Bought a Generac XT8000e from Lowe’s that was a return. The wires going to the alternator were disconnected. Has 2 white a red and a black inside the cover and green/ yellow, white, red and black going into it from the control panel. Was seeing if anyone could help getting it wired back up.


----------



## RedOctobyr (Aug 8, 2018)

The link at the bottom of this appears to be a wiring diagram for it. Have you taken a look in that?

https://www.generac.com/service-support/product-support-lookup/product-manuals?modelNo=0064330


----------



## Tonyt915 (Apr 1, 2019)

RedOctobyr said:


> The link at the bottom of this appears to be a wiring diagram for it.

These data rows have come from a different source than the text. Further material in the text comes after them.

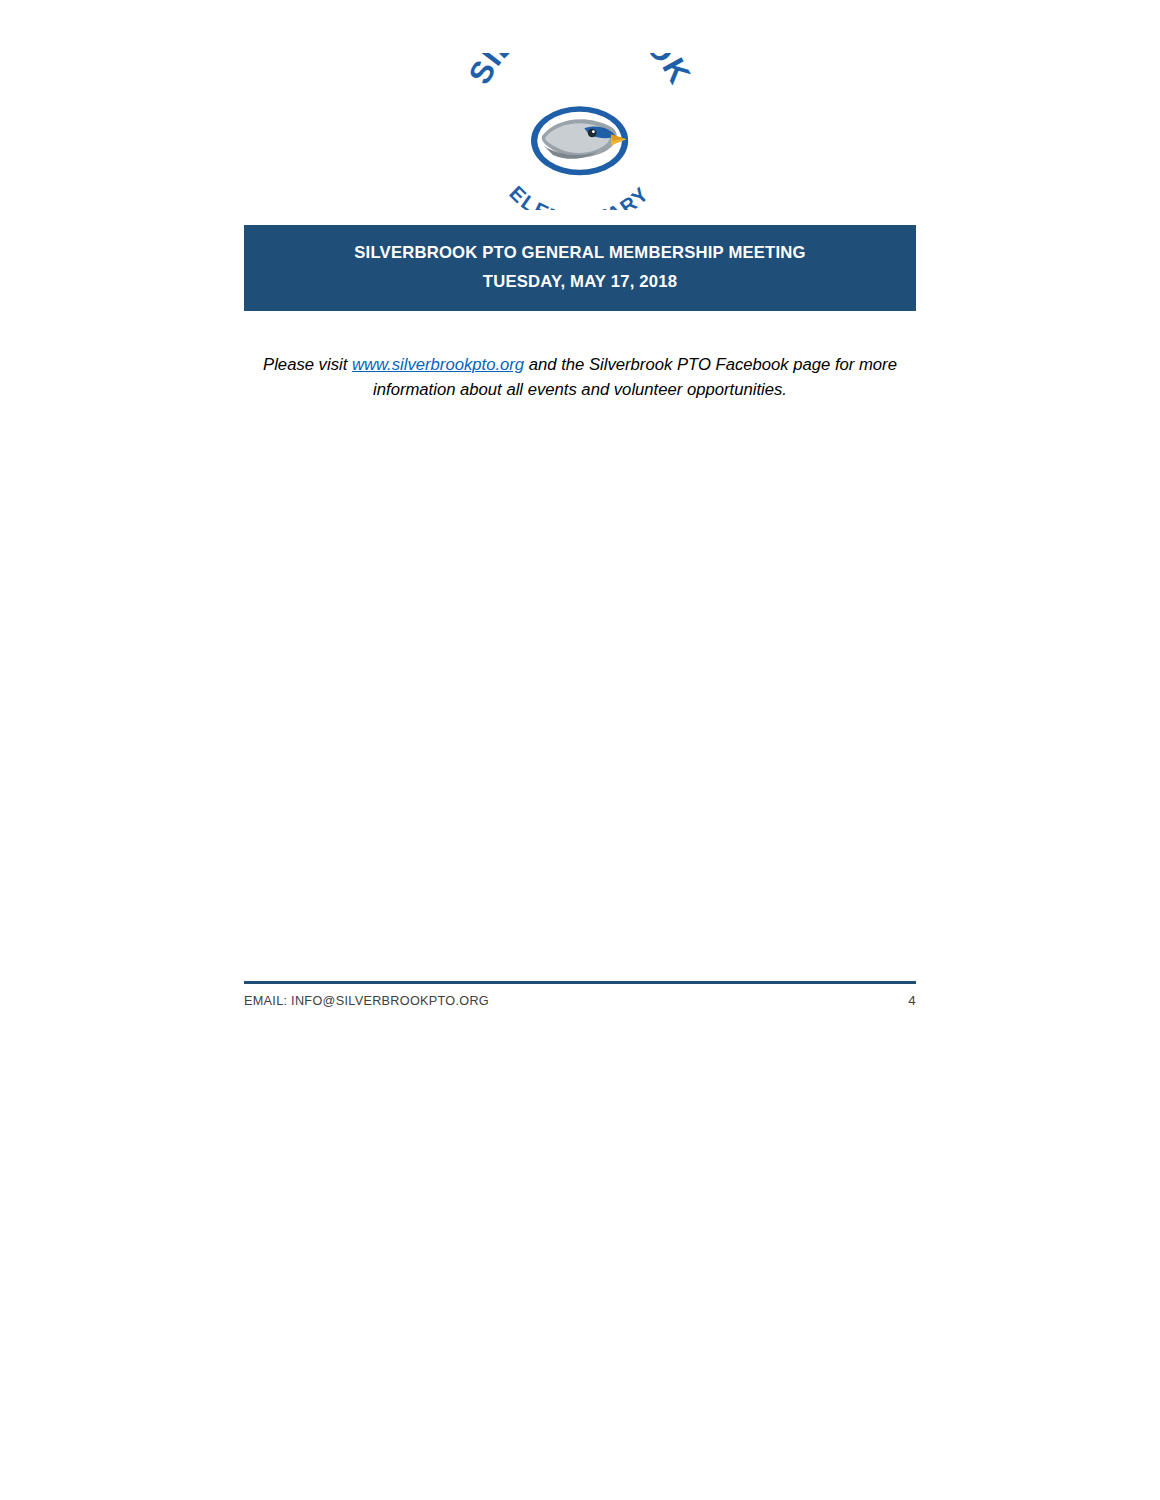SILVERBROOK ELEMENTARY
SILVERBROOK PTO GENERAL MEMBERSHIP MEETING TUESDAY, MAY 17, 2018
Please visit www.silverbrookpto.org and the Silverbrook PTO Facebook page for more information about all events and volunteer opportunities.
Email: info@silverbrookpto.org 4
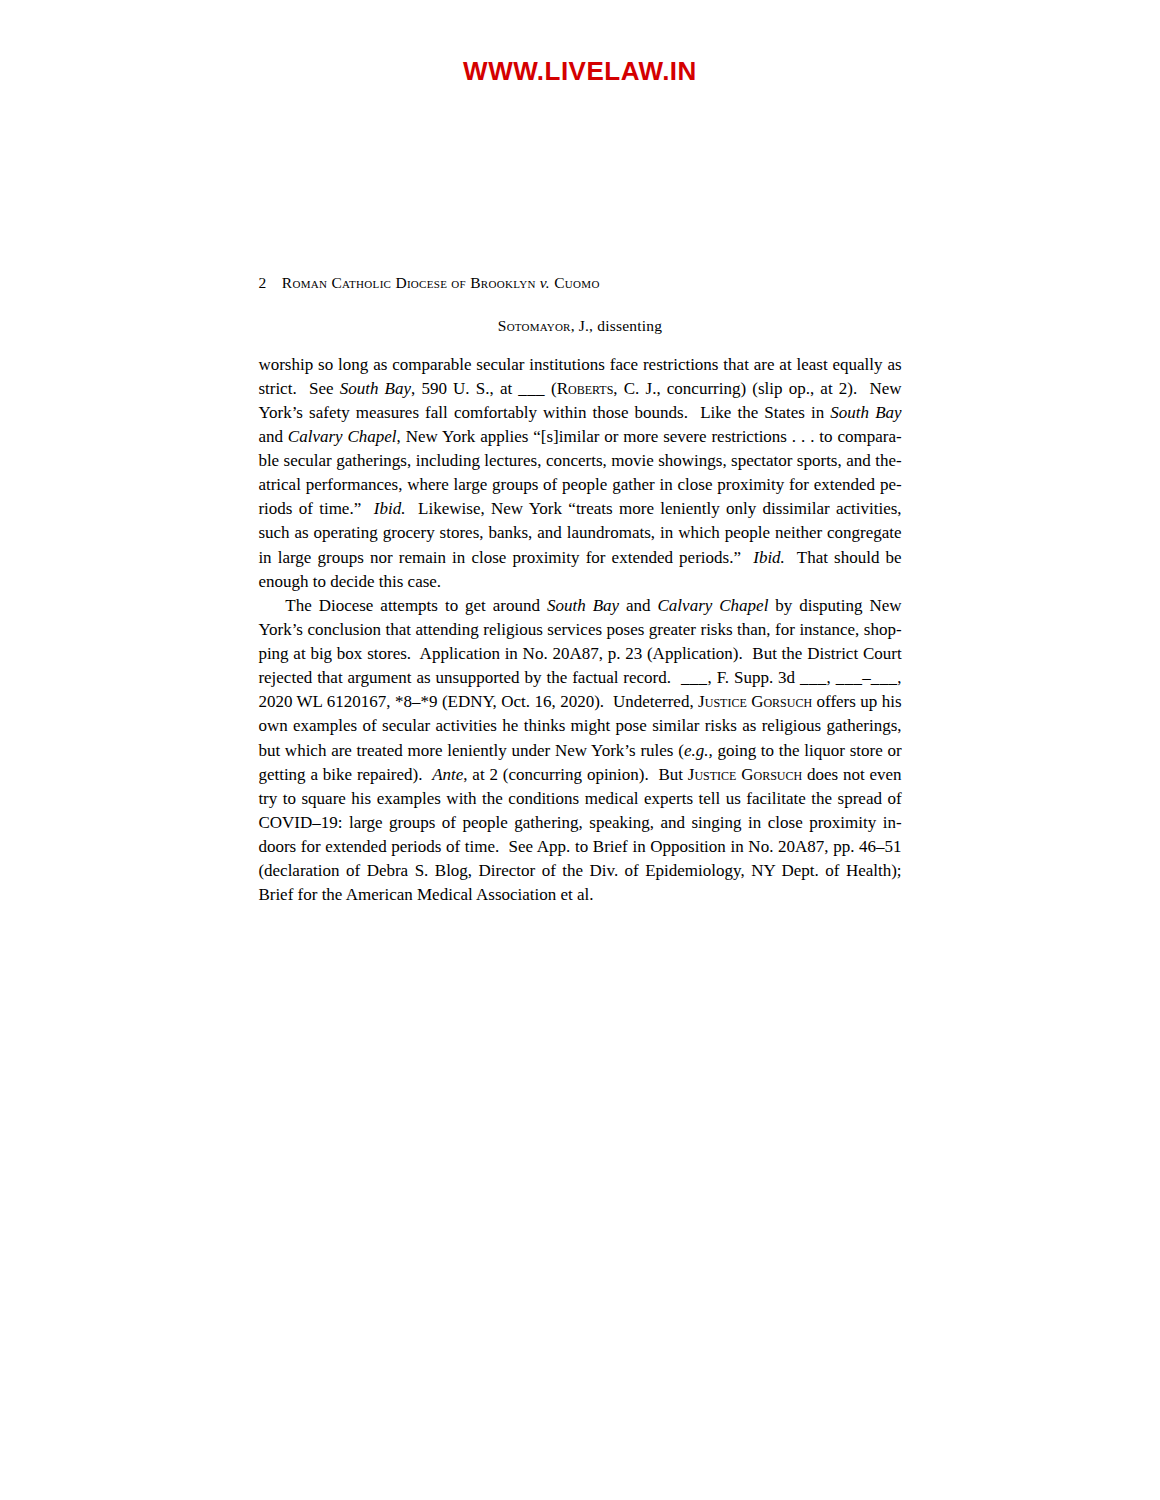WWW.LIVELAW.IN
2 Roman Catholic Diocese of Brooklyn v. Cuomo
Sotomayor, J., dissenting
worship so long as comparable secular institutions face restrictions that are at least equally as strict. See South Bay, 590 U. S., at ___ (Roberts, C. J., concurring) (slip op., at 2). New York’s safety measures fall comfortably within those bounds. Like the States in South Bay and Calvary Chapel, New York applies “[s]imilar or more severe restrictions . . . to comparable secular gatherings, including lectures, concerts, movie showings, spectator sports, and theatrical performances, where large groups of people gather in close proximity for extended periods of time.” Ibid. Likewise, New York “treats more leniently only dissimilar activities, such as operating grocery stores, banks, and laundromats, in which people neither congregate in large groups nor remain in close proximity for extended periods.” Ibid. That should be enough to decide this case.
The Diocese attempts to get around South Bay and Calvary Chapel by disputing New York’s conclusion that attending religious services poses greater risks than, for instance, shopping at big box stores. Application in No. 20A87, p. 23 (Application). But the District Court rejected that argument as unsupported by the factual record. ___, F. Supp. 3d ___, ___–___, 2020 WL 6120167, *8–*9 (EDNY, Oct. 16, 2020). Undeterred, Justice Gorsuch offers up his own examples of secular activities he thinks might pose similar risks as religious gatherings, but which are treated more leniently under New York’s rules (e.g., going to the liquor store or getting a bike repaired). Ante, at 2 (concurring opinion). But Justice Gorsuch does not even try to square his examples with the conditions medical experts tell us facilitate the spread of COVID–19: large groups of people gathering, speaking, and singing in close proximity indoors for extended periods of time. See App. to Brief in Opposition in No. 20A87, pp. 46–51 (declaration of Debra S. Blog, Director of the Div. of Epidemiology, NY Dept. of Health); Brief for the American Medical Association et al.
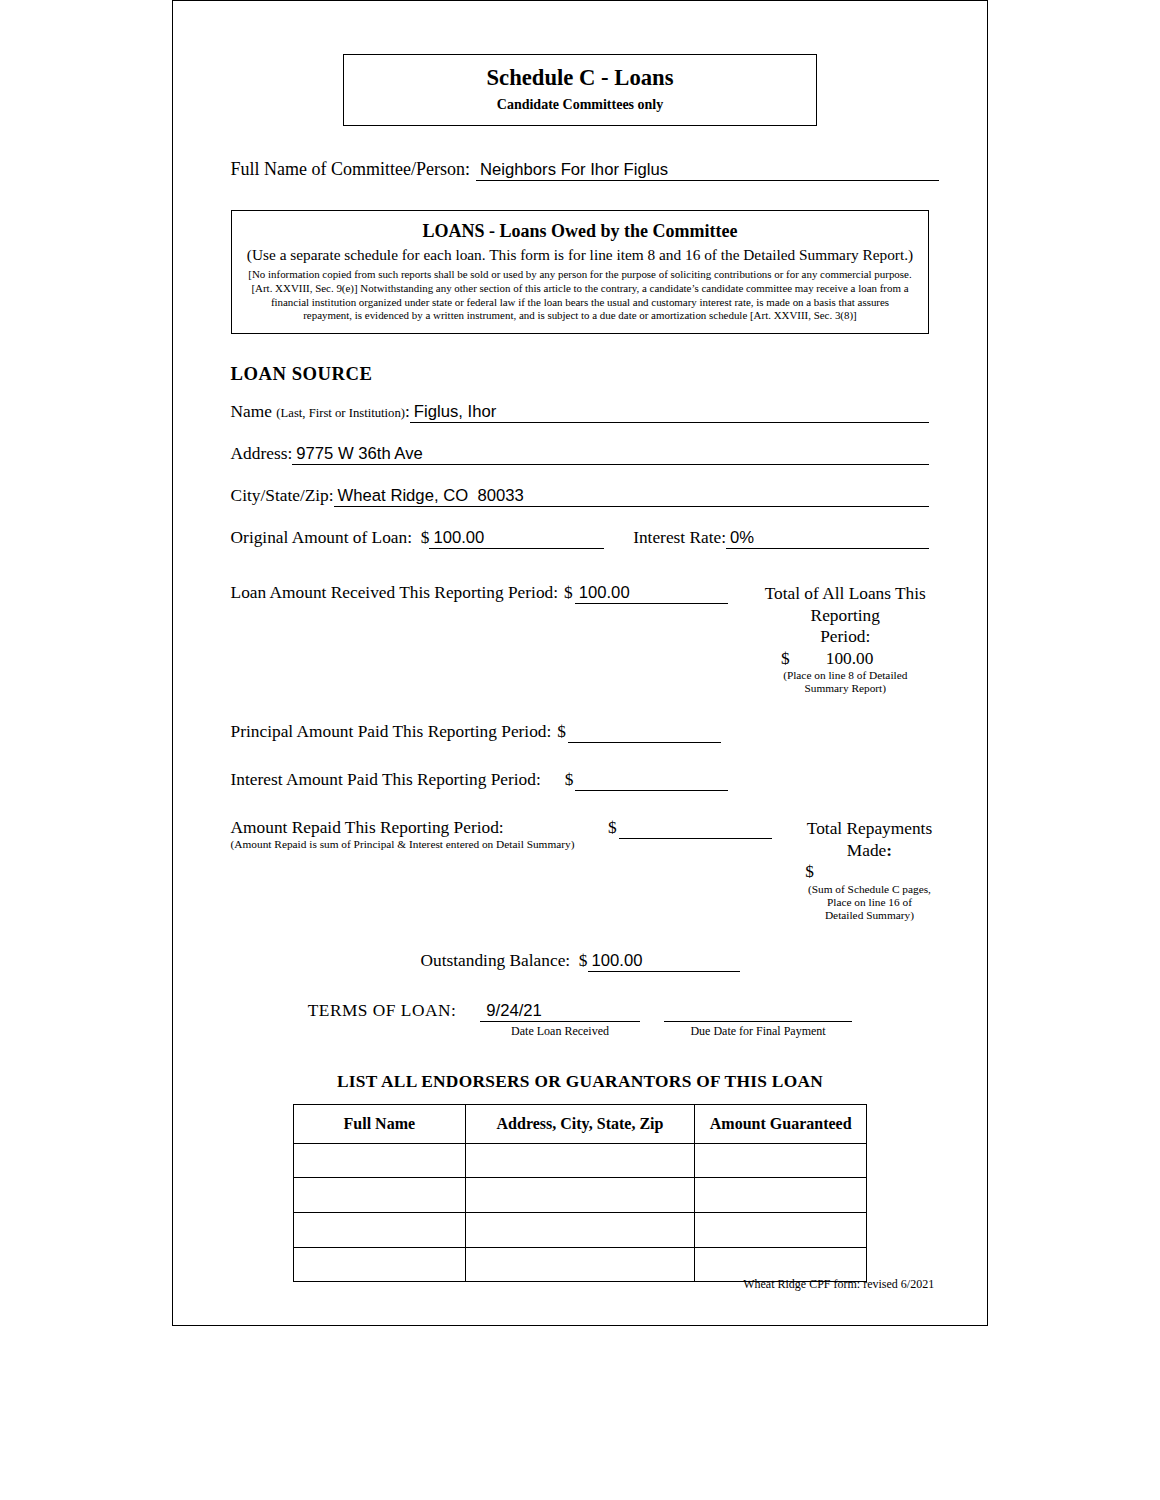Schedule C - Loans
Candidate Committees only
Full Name of Committee/Person: Neighbors For Ihor Figlus
LOANS - Loans Owed by the Committee
(Use a separate schedule for each loan. This form is for line item 8 and 16 of the Detailed Summary Report.)
[No information copied from such reports shall be sold or used by any person for the purpose of soliciting contributions or for any commercial purpose. [Art. XXVIII, Sec. 9(e)] Notwithstanding any other section of this article to the contrary, a candidate’s candidate committee may receive a loan from a financial institution organized under state or federal law if the loan bears the usual and customary interest rate, is made on a basis that assures repayment, is evidenced by a written instrument, and is subject to a due date or amortization schedule [Art. XXVIII, Sec. 3(8)]
LOAN SOURCE
Name (Last, First or Institution): Figlus, Ihor
Address: 9775 W 36th Ave
City/State/Zip: Wheat Ridge, CO 80033
Original Amount of Loan: $ 100.00
Interest Rate: 0%
Loan Amount Received This Reporting Period: $100.00 Total of All Loans This Reporting
Period: $100.00 (Place on line 8 of Detailed Summary Report)
Principal Amount Paid This Reporting Period: $
Interest Amount Paid This Reporting Period: $
Amount Repaid This Reporting Period: (Amount Repaid is sum of Principal & Interest entered on Detail Summary) $ Total Repayments Made: $ (Sum of Schedule C pages, Place on line 16 of
Detailed Summary)
Outstanding Balance: $ 100.00
TERMS OF LOAN: 9/24/21 Date Loan Received Due Date for Final Payment
LIST ALL ENDORSERS OR GUARANTORS OF THIS LOAN
| Full Name | Address, City, State, Zip | Amount Guaranteed |
| --- | --- | --- |
Wheat Ridge CPF form: revised 6/2021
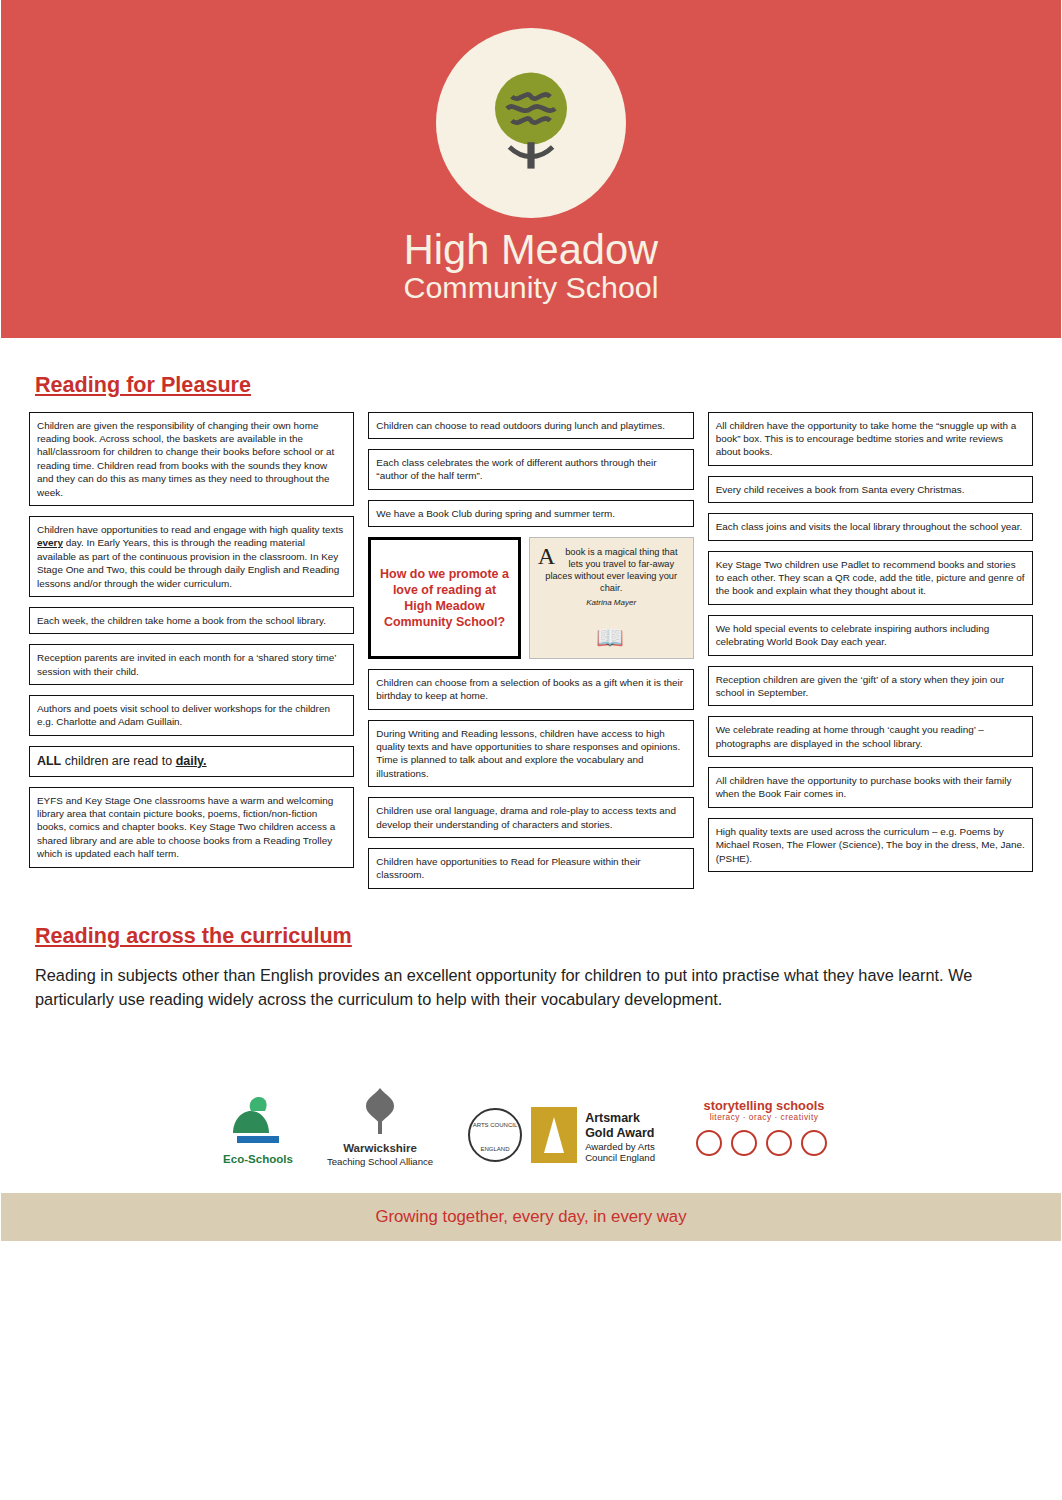High MeadowCommunity School
Reading for Pleasure
Children are given the responsibility of changing their own home reading book. Across school, the baskets are available in the hall/classroom for children to change their books before school or at reading time. Children read from books with the sounds they know and they can do this as many times as they need to throughout the week.
Children have opportunities to read and engage with high quality texts every day. In Early Years, this is through the reading material available as part of the continuous provision in the classroom. In Key Stage One and Two, this could be through daily English and Reading lessons and/or through the wider curriculum.
Each week, the children take home a book from the school library.
Reception parents are invited in each month for a ‘shared story time’ session with their child.
Authors and poets visit school to deliver workshops for the children e.g. Charlotte and Adam Guillain.
ALL children are read to daily.
EYFS and Key Stage One classrooms have a warm and welcoming library area that contain picture books, poems, fiction/non-fiction books, comics and chapter books. Key Stage Two children access a shared library and are able to choose books from a Reading Trolley which is updated each half term.
Children can choose to read outdoors during lunch and playtimes.
Each class celebrates the work of different authors through their “author of the half term”.
We have a Book Club during spring and summer term.
How do we promote a love of reading at High Meadow Community School?
A book is a magical thing that lets you travel to far-away places without ever leaving your chair.
Katrina Mayer
📖
Children can choose from a selection of books as a gift when it is their birthday to keep at home.
During Writing and Reading lessons, children have access to high quality texts and have opportunities to share responses and opinions. Time is planned to talk about and explore the vocabulary and illustrations.
Children use oral language, drama and role-play to access texts and develop their understanding of characters and stories.
Children have opportunities to Read for Pleasure within their classroom.
All children have the opportunity to take home the “snuggle up with a book” box. This is to encourage bedtime stories and write reviews about books.
Every child receives a book from Santa every Christmas.
Each class joins and visits the local library throughout the school year.
Key Stage Two children use Padlet to recommend books and stories to each other. They scan a QR code, add the title, picture and genre of the book and explain what they thought about it.
We hold special events to celebrate inspiring authors including celebrating World Book Day each year.
Reception children are given the ‘gift’ of a story when they join our school in September.
We celebrate reading at home through ‘caught you reading’ – photographs are displayed in the school library.
All children have the opportunity to purchase books with their family when the Book Fair comes in.
High quality texts are used across the curriculum – e.g. Poems by Michael Rosen, The Flower (Science), The boy in the dress, Me, Jane. (PSHE).
Reading across the curriculum
Reading in subjects other than English provides an excellent opportunity for children to put into practise what they have learnt. We particularly use reading widely across the curriculum to help with their vocabulary development.
Eco-Schools
Warwickshire
Teaching School Alliance
ARTS COUNCIL ENGLAND
Artsmark
Gold Award
Awarded by Arts
Council England
storytelling schools
literacy · oracy · creativity
Growing together, every day, in every way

Have you taken a look in that?
> 
> https://www.generac.com/service-support/product-support-lookup/product-manuals?modelNo=0064330



I have that diagram, but the wire colors on the unit do not match what the diagram says should be there


----------



## tabora (Sep 6, 2018)

Looking at the wiring diagram, I'm going to guess that the red and black go to the two lugs on the terminal strip and the two whites both go to the ground lug above the terminal strip (bonded neutral). The wiring to the panel should join up with the three of them there.

When the generator is running, confirm 240V between red and black and 120V between them and the whites before hooking them up that way.


----------